I think back to college frat parties, slapping Franzia bags.
“It’s all the same,” I say. “Everyone just trying to reach some place they can forget.”
She waves her hand at this. “You just don’t really strike me as the type to get all that drunk.”
“You’d be surprised,” I admit. “Got myself a DWI a few years ago. Bet ya didn’t know that?”
Her eyebrows raise. “That’s actually pretty shocking, yeah.”
“Was for my parents too.”
“So you’re a drunk then?”
“No,” I pause. “Not conventionally anyway.”
“Ah – more like a desperate housewife?”
“Something like that.”
“One too many glasses of wine a night?”
“A medicinal drunk, I’d call it. I don’t really need it; just prefer it.”
“A medicinal drunk. Nice,” she grins lazily. “I’ll use that in our next AA.”
“Go for it,” I say. “I’m taking a break from it once I’m out anyway.”
“From AA,” she asks. “Or alcohol?”
“Both, I think,” I say as I scratch my head, readily confirming my suspicions that this couch has lice.
“I need to anyway,” I continue – trying to forget about the lice. “I often drink to not eat so it’s not really something I should keep doing.”
She rolls her eyes. “Yeah – alright then,” she says- plopping her hairy legs in my lap.
I look down. “Have they literally not let you shave since you got here?”

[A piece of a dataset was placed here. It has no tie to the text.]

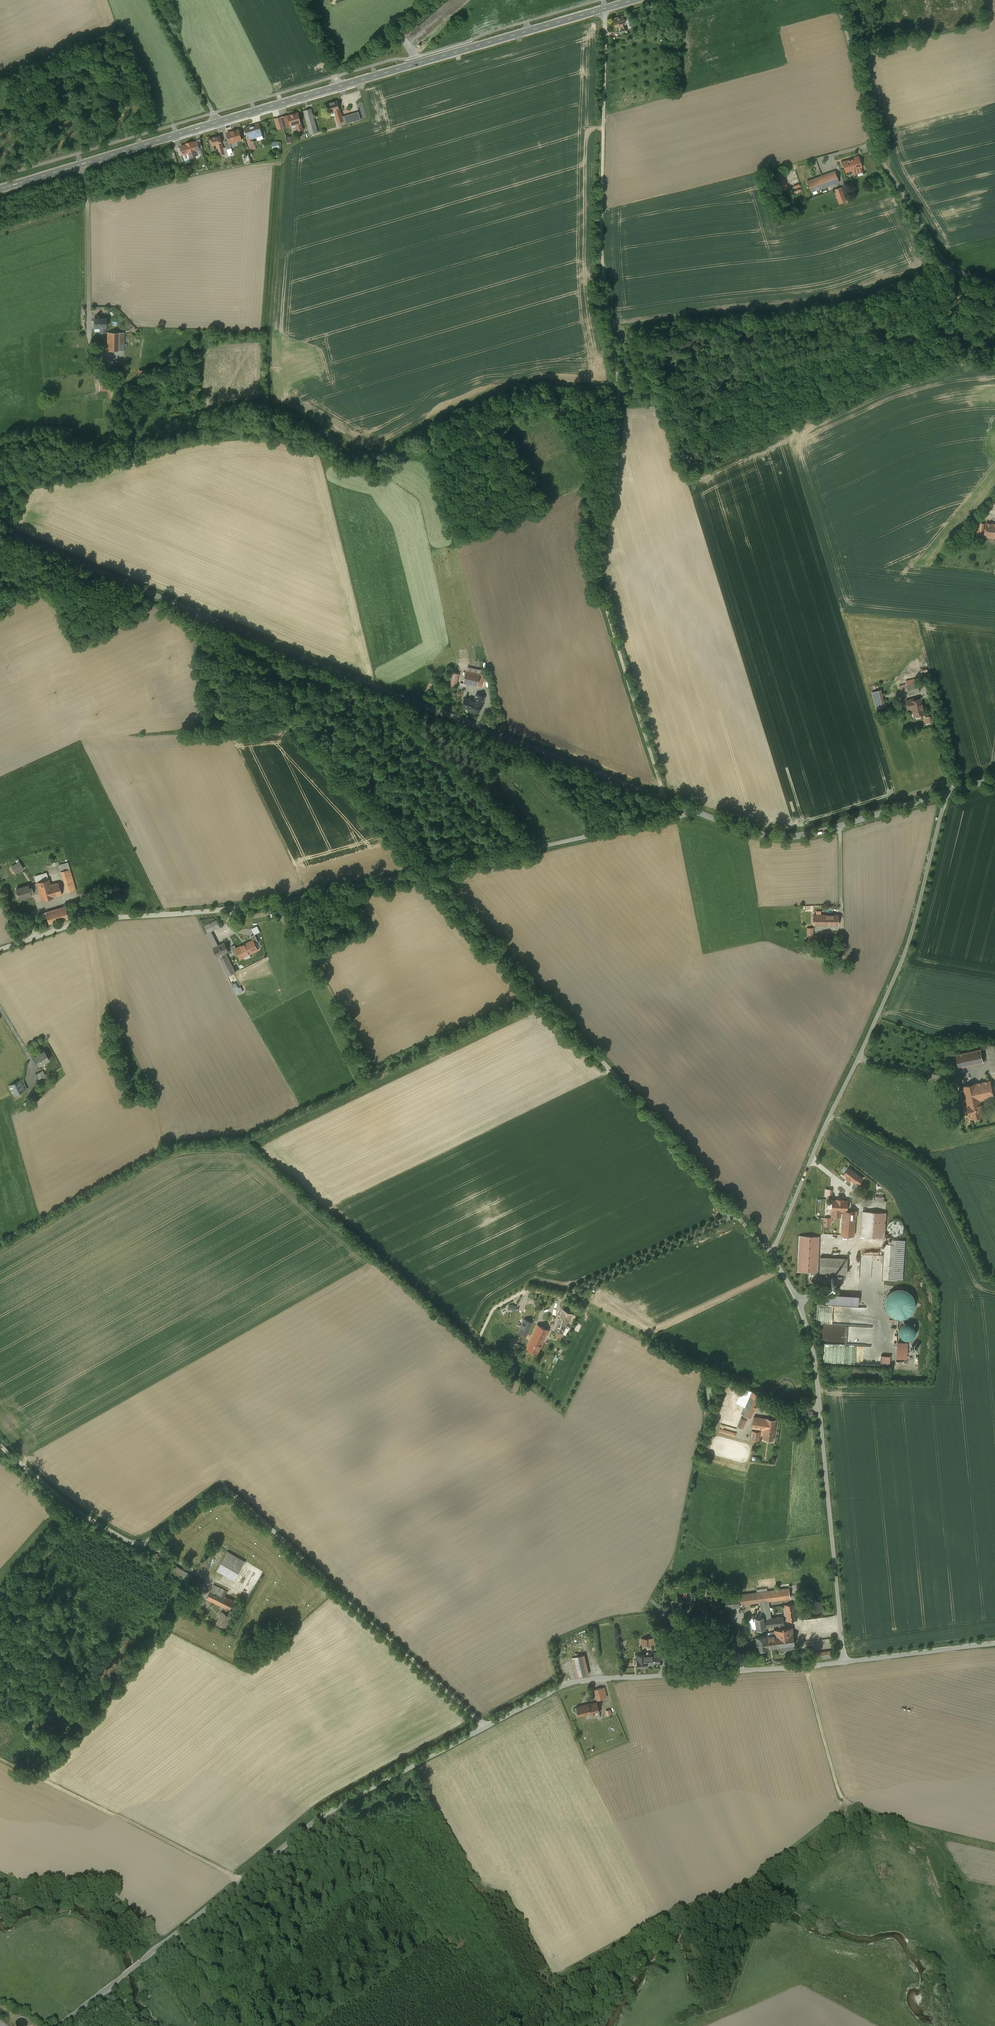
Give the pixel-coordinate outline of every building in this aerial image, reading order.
[(627,15),(613,19),(616,27),(621,26),(622,31),(622,32),(627,30),(626,24),(629,23),(627,15)] [(330,112),(335,111),(340,110),(337,101),(327,104),(330,112)] [(311,108),(304,111),(304,113),(310,135),(318,132),(312,113),(311,108)] [(359,112),(342,117),(340,110),(335,111),(338,122),(339,125),(361,119),(359,112)] [(298,112),(287,115),(291,126),(296,124),(301,123),(298,112)] [(259,123),(254,125),(245,128),(251,150),(252,151),(256,149),(252,138),(257,136),(258,140),(261,139),(263,138),(259,123)] [(239,130),(227,133),(229,140),(230,143),(237,141),(242,140),(242,139),(239,130)] [(220,135),(210,138),(208,139),(210,146),(217,144),(222,143),(220,135)] [(198,141),(181,146),(183,155),(187,153),(189,157),(198,155),(197,151),(198,150),(200,150),(198,141)] [(222,143),(217,144),(220,155),(225,154),(222,143)] [(863,172),(858,157),(844,161),(847,172),(853,171),(854,174),(863,172)] [(192,165),(184,167),(186,173),(192,171),(191,168),(193,168),(192,165)] [(813,191),(839,182),(835,171),(809,181),(813,191)] [(782,173),(773,176),(779,191),(788,188),(782,173)] [(846,201),(841,187),(834,190),(840,204),(846,201)] [(106,318),(95,318),(94,327),(100,327),(100,332),(105,332),(105,327),(106,327),(106,318)] [(119,332),(108,332),(107,350),(119,351),(119,332)] [(986,523),(977,523),(976,535),(980,535),(985,536),(986,523)] [(986,523),(985,536),(985,537),(994,538),(994,524),(986,523)] [(471,668),(467,667),(464,683),(482,687),(484,675),(483,675),(483,671),(482,671),(471,668)] [(459,674),(452,672),(449,685),(456,686),(459,674)] [(907,686),(908,690),(909,694),(919,692),(917,683),(907,686)] [(906,684),(899,686),(900,692),(908,690),(907,686),(906,684)] [(886,706),(881,690),(872,692),(876,708),(886,706)] [(477,694),(474,701),(482,704),(485,697),(477,694)] [(474,701),(465,698),(462,706),(479,713),(482,704),(474,701)] [(912,708),(914,716),(924,714),(920,698),(915,700),(915,698),(905,701),(908,709),(912,708)] [(19,862),(12,867),(16,873),(23,868),(19,862)] [(59,865),(61,871),(70,869),(68,862),(59,865)] [(61,871),(67,893),(76,890),(70,869),(61,871)] [(50,885),(47,873),(36,876),(37,883),(40,892),(42,900),(54,897),(54,896),(62,894),(58,882),(50,885)] [(37,883),(29,885),(28,885),(16,889),(18,894),(19,893),(20,898),(32,895),(31,895),(40,892),(37,883)] [(66,906),(46,912),(49,923),(69,918),(66,906)] [(814,925),(822,925),(822,915),(814,915),(814,925)] [(838,915),(822,915),(822,925),(838,925),(838,915)] [(217,919),(204,925),(208,932),(210,931),(220,926),(217,919)] [(822,942),(822,936),(813,936),(813,927),(808,927),(808,942),(810,942),(822,942)] [(210,931),(208,932),(206,933),(211,944),(215,942),(210,931)] [(231,939),(213,948),(218,957),(228,976),(234,973),(236,972),(229,959),(232,958),(230,954),(234,952),(232,949),(235,948),(235,947),(244,942),(240,934),(231,939)] [(253,940),(245,944),(244,942),(235,947),(235,948),(240,958),(250,954),(250,953),(258,949),(253,940)] [(986,1046),(992,1072),(994,1071),(994,1044),(986,1046)] [(981,1049),(956,1055),(959,1067),(984,1062),(981,1049)] [(44,1050),(34,1056),(39,1065),(49,1059),(44,1050)] [(42,1070),(36,1074),(39,1079),(45,1075),(42,1070)] [(20,1080),(9,1085),(14,1095),(25,1089),(20,1080)] [(991,1080),(964,1086),(967,1098),(973,1097),(974,1101),(981,1099),(981,1100),(994,1097),(991,1080)] [(981,1100),(981,1099),(974,1101),(973,1097),(967,1098),(969,1107),(968,1107),(970,1113),(972,1118),(984,1115),(981,1100)] [(849,1168),(843,1174),(847,1177),(846,1178),(849,1180),(850,1179),(853,1182),(854,1181),(859,1175),(849,1168)] [(859,1175),(854,1181),(858,1185),(863,1179),(859,1175)] [(836,1200),(832,1199),(832,1209),(832,1216),(840,1216),(841,1210),(843,1210),(847,1210),(847,1207),(851,1207),(851,1201),(847,1201),(847,1200),(843,1200),(843,1199),(836,1198),(836,1200)] [(847,1210),(843,1210),(841,1235),(854,1236),(855,1218),(856,1218),(857,1211),(847,1210)] [(886,1212),(863,1211),(861,1236),(884,1237),(886,1212)] [(809,1272),(818,1272),(819,1236),(799,1235),(798,1271),(809,1272)] [(891,1244),(885,1244),(883,1279),(902,1280),(905,1240),(892,1239),(891,1244)] [(848,1258),(820,1257),(820,1272),(847,1274),(848,1258)] [(888,1292),(886,1295),(885,1298),(884,1302),(884,1305),(885,1308),(887,1312),(890,1314),(892,1316),(896,1317),(899,1318),(903,1317),(906,1316),(909,1314),(911,1311),(913,1308),(914,1305),(914,1301),(914,1298),(912,1295),(910,1292),(908,1290),(904,1288),(901,1287),(897,1287),(894,1288),(891,1290),(888,1292)] [(858,1296),(827,1294),(826,1303),(858,1305),(858,1296)] [(564,1310),(555,1329),(567,1335),(576,1315),(564,1310)] [(527,1335),(532,1322),(525,1319),(519,1331),(527,1335)] [(903,1323),(901,1324),(899,1326),(898,1329),(898,1331),(899,1334),(900,1336),(902,1338),(905,1339),(907,1339),(910,1338),(912,1337),(914,1335),(915,1333),(916,1330),(915,1328),(914,1326),(912,1324),(910,1322),(908,1322),(905,1322),(903,1323)] [(532,1337),(543,1342),(548,1330),(538,1325),(532,1337)] [(543,1342),(532,1337),(527,1348),(538,1353),(540,1348),(543,1342)] [(907,1342),(897,1342),(896,1358),(906,1358),(907,1342)] [(739,1411),(751,1416),(761,1395),(744,1387),(739,1398),(744,1400),(739,1411)] [(771,1428),(775,1428),(776,1419),(754,1416),(752,1428),(764,1429),(771,1430),(771,1428)] [(741,1418),(738,1426),(743,1428),(746,1420),(741,1418)] [(764,1429),(763,1439),(773,1440),(775,1428),(771,1428),(771,1430),(764,1429)] [(750,1440),(759,1441),(760,1431),(752,1430),(750,1440)] [(158,1554),(151,1550),(148,1556),(155,1560),(158,1554)] [(245,1561),(228,1551),(217,1570),(235,1580),(245,1561)] [(234,1600),(225,1596),(227,1591),(213,1584),(207,1598),(225,1607),(230,1609),(234,1600)] [(789,1588),(767,1591),(768,1601),(790,1598),(789,1588)] [(696,1591),(688,1590),(687,1598),(687,1602),(695,1603),(696,1591)] [(767,1591),(740,1594),(742,1604),(761,1602),(768,1601),(767,1591)] [(742,1604),(740,1594),(734,1595),(734,1597),(725,1598),(726,1608),(740,1606),(740,1604),(742,1604)] [(807,1605),(807,1607),(807,1608),(807,1610),(807,1611),(808,1613),(809,1614),(810,1615),(811,1616),(812,1617),(814,1617),(815,1617),(817,1617),(818,1616),(820,1615),(821,1614),(822,1613),(823,1612),(823,1610),(823,1609),(823,1607),(823,1606),(822,1604),(821,1603),(820,1602),(819,1601),(817,1600),(816,1600),(814,1600),(813,1600),(811,1601),(810,1602),(809,1603),(808,1604),(807,1605)] [(771,1618),(768,1601),(761,1602),(762,1617),(763,1617),(764,1619),(771,1618)] [(795,1603),(784,1605),(786,1621),(797,1620),(795,1603)] [(225,1607),(223,1611),(223,1610),(217,1622),(225,1626),(231,1614),(228,1613),(230,1609),(225,1607)] [(784,1624),(783,1616),(764,1619),(763,1619),(765,1627),(784,1624)] [(757,1628),(765,1627),(763,1619),(764,1619),(763,1617),(762,1617),(755,1618),(757,1628)] [(757,1628),(755,1618),(748,1619),(749,1627),(752,1626),(752,1628),(757,1628)] [(792,1627),(776,1629),(779,1647),(779,1651),(795,1649),(792,1627)] [(757,1649),(779,1647),(776,1629),(774,1629),(775,1634),(756,1637),(757,1649)] [(814,1659),(833,1657),(832,1650),(813,1653),(814,1659)] [(651,1655),(648,1655),(649,1663),(660,1663),(659,1651),(658,1651),(658,1652),(651,1653),(651,1655)] [(584,1654),(572,1657),(577,1677),(589,1674),(584,1654)] [(649,1663),(648,1655),(646,1655),(646,1654),(637,1655),(638,1667),(642,1667),(642,1668),(647,1668),(647,1663),(649,1663)] [(605,1686),(595,1689),(598,1700),(608,1697),(605,1686)] [(589,1702),(576,1707),(579,1717),(590,1713),(591,1714),(600,1711),(597,1702),(590,1704),(589,1702)]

“Three months,” she says. “But yeah, we’ll see about that no alcohol thing.”
“What do you mean?”
“I’m just saying it’s hard,” she pauses. “I’ve been in and out of treatment more times than I can count and it’s hard to give up all your vices. You’re already dealing with your eating shit,” she says. “And you’re doing a good job with that- so just go with it.”

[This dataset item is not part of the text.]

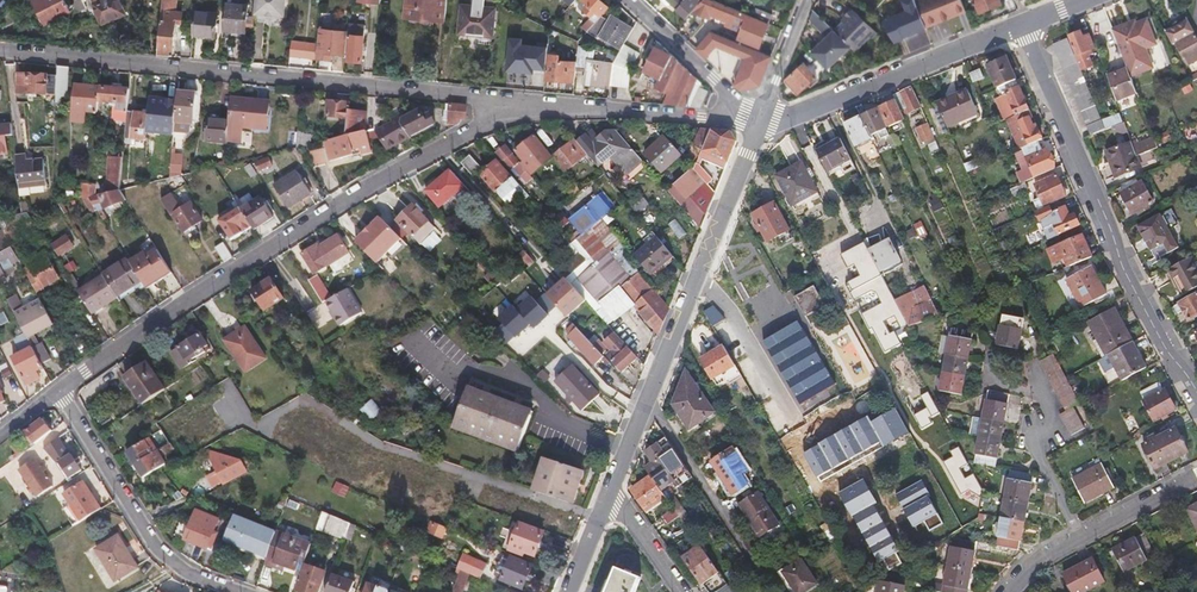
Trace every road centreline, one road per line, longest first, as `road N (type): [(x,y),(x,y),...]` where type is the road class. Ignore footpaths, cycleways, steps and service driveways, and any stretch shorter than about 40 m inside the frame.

“And I’m not smoking,” I add smugly.
“Yeah well,” she pauses. “Don’t get pentecostal.” She lays her head back on a pillow- her tangled headphones on her chest. “I just think it’s harder than you know, to be back in the world and sober.” She nestles one of the earbuds in her ear. “Even if you are some yuppy bitch from Texas, you’ll want to go out with your friends.”
I smile. “Thanks for the advice.”
But she’s already lost in her world of Wu Tang Clan.
Leaning my head against the wall that day, I wonder if she’s right.
I wonder if I even mean what I’ve said:
It takes me 2 years to realize, I didn’t.